• [DATA]
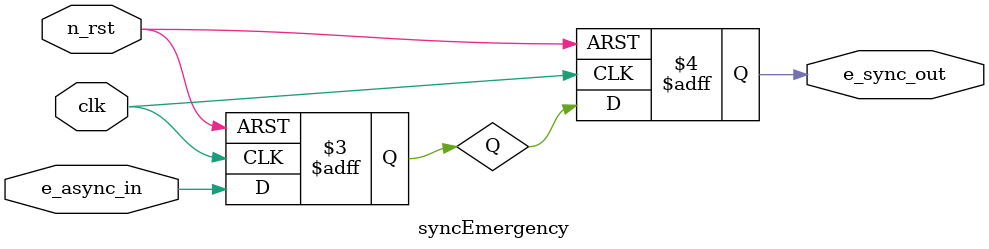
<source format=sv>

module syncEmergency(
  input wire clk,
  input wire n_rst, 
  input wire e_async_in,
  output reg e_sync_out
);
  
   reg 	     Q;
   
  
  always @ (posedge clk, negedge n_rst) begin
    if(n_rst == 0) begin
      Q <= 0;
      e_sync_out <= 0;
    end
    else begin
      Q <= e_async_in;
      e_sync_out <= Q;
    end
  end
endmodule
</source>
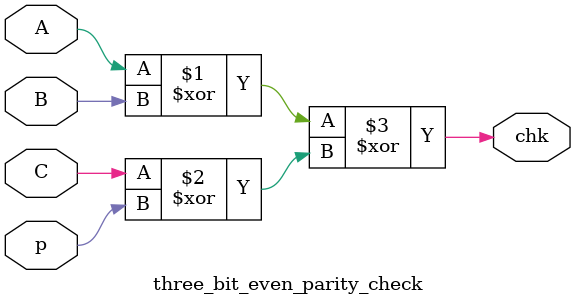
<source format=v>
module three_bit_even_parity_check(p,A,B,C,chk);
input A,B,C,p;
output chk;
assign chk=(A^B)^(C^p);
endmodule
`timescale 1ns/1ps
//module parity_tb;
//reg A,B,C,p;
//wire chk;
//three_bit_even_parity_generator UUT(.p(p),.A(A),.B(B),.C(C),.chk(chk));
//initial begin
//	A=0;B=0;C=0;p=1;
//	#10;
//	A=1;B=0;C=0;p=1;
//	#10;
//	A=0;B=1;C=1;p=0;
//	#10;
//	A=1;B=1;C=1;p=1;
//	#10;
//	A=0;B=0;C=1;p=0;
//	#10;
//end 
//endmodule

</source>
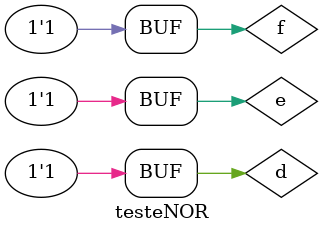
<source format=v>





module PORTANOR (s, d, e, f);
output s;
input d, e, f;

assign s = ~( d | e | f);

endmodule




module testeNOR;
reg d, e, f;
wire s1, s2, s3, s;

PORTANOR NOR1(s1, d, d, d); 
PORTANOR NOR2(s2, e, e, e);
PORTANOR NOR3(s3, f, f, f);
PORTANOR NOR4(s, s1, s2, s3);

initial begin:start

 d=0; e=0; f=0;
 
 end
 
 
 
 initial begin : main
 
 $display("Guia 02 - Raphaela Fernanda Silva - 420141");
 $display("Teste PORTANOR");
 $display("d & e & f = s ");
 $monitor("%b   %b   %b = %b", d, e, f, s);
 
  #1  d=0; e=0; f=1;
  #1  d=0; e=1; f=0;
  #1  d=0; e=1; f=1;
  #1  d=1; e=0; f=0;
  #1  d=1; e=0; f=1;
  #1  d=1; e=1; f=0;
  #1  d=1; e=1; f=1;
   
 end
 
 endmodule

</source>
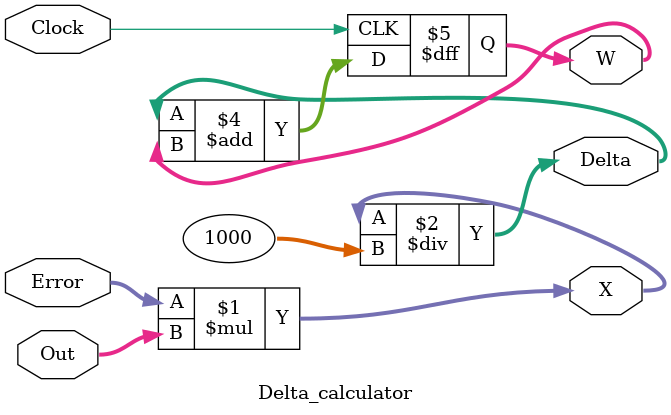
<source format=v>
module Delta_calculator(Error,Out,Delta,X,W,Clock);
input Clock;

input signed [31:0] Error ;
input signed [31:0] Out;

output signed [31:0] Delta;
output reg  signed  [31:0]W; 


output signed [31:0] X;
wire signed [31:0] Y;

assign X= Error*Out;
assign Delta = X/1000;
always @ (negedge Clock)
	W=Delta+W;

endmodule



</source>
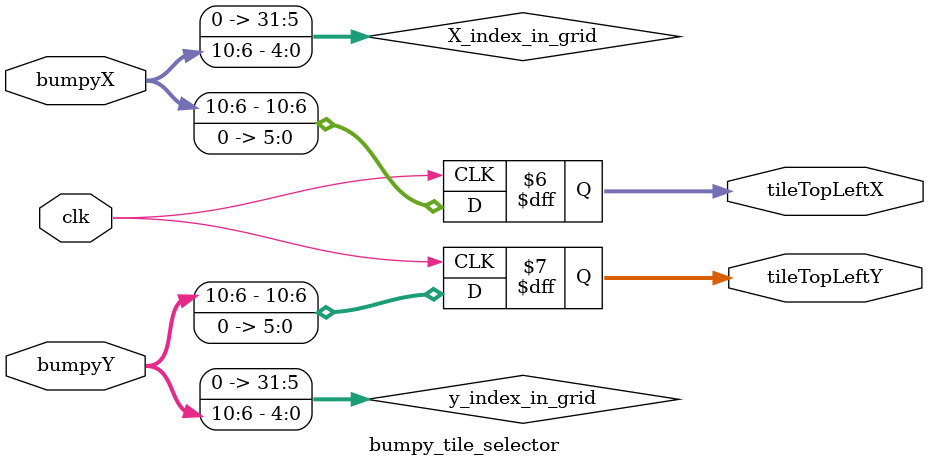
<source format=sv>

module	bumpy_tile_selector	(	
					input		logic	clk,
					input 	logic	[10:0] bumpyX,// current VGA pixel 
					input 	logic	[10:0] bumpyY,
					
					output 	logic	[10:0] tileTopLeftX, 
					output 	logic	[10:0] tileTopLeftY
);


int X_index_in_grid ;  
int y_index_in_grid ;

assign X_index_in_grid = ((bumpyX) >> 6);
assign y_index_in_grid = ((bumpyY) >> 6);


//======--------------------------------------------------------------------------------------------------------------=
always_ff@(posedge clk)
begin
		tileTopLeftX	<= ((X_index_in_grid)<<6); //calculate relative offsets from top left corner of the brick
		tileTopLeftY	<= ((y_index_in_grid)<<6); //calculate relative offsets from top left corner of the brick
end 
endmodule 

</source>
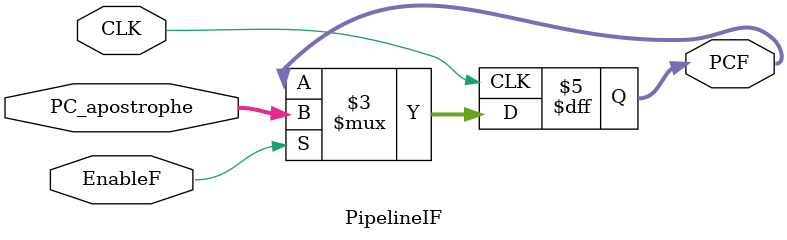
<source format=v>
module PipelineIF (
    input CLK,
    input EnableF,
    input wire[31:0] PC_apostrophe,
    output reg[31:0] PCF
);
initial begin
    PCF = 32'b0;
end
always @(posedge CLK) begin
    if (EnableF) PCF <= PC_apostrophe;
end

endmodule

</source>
...
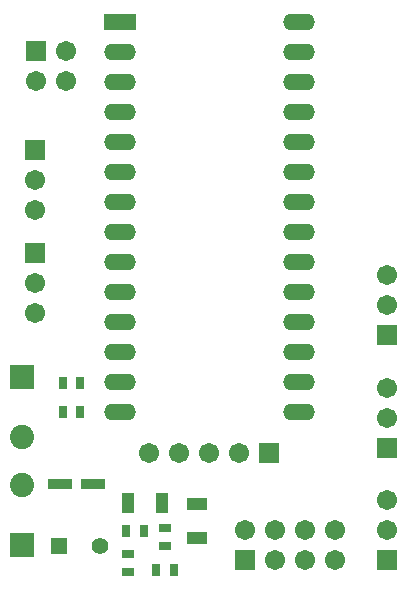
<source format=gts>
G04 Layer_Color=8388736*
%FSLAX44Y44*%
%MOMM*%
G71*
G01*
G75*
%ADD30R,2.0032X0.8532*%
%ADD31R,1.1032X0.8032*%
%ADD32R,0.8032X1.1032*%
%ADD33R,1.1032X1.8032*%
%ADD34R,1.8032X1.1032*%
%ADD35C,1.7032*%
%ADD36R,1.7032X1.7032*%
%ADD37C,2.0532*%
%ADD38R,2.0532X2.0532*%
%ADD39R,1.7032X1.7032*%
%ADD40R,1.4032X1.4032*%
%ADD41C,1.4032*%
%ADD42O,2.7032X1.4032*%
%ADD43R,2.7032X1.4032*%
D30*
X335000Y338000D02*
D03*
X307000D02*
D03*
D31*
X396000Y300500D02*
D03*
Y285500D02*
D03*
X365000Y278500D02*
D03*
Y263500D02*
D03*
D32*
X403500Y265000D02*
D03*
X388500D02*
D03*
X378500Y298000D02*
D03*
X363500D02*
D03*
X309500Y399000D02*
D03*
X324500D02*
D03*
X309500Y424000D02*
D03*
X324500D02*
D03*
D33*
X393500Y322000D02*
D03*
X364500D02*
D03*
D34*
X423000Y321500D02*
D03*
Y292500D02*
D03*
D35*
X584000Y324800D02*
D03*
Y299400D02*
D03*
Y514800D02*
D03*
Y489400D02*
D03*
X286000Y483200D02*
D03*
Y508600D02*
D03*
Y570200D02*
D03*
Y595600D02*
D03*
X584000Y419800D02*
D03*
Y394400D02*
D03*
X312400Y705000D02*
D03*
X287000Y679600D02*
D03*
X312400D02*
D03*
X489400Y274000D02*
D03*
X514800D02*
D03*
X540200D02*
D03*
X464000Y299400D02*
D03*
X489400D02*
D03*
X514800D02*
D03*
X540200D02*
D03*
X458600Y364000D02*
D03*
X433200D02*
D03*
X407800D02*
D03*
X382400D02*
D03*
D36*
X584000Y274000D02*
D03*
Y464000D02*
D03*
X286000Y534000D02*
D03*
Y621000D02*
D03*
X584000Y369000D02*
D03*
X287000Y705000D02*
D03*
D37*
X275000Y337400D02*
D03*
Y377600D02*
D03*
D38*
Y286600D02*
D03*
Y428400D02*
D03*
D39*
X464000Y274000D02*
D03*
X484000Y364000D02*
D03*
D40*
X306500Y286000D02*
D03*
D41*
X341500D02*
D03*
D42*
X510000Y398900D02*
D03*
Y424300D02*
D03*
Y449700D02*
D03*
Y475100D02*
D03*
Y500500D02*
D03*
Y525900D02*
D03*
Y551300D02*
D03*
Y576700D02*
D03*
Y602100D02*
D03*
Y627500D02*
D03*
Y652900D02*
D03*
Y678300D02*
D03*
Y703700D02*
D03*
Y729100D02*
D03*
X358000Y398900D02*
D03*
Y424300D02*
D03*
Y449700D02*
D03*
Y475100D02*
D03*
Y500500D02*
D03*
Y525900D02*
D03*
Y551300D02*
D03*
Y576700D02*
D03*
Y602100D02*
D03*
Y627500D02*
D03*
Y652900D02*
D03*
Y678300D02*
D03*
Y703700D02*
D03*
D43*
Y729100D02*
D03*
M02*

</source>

• [WHAT IS BEING ASKED]
Return only the count of lines in the records that hold the word "Clock".

• [COMPLETED TASK]
3